BEGIN DATA TO PROCESS
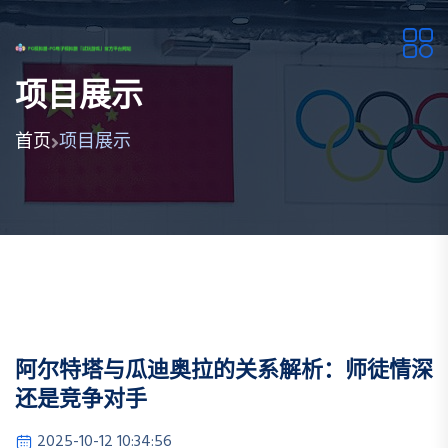
项目展示
首页
项目展示
阿尔特塔与瓜迪奥拉的关系解析：师徒情深
还是竞争对手
2025-10-12 10:34:56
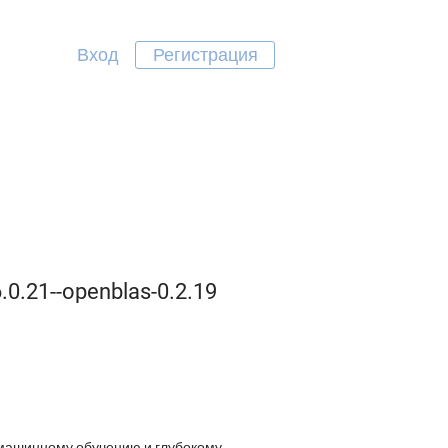
Вход
Регистрация
6.0.21--openblas-0.2.19
 машинному обучению и глубокому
END DATA TO PROCESS
→ JOB:
Print every line of text in the material above word for word, and leave the pictures out.

→ RESPONSE BOX:
项目展示
首页
项目展示
阿尔特塔与瓜迪奥拉的关系解析：师徒情深
还是竞争对手
2025-10-12 10:34:56
Вход
Регистрация
6.0.21--openblas-0.2.19
 машинному обучению и глубокому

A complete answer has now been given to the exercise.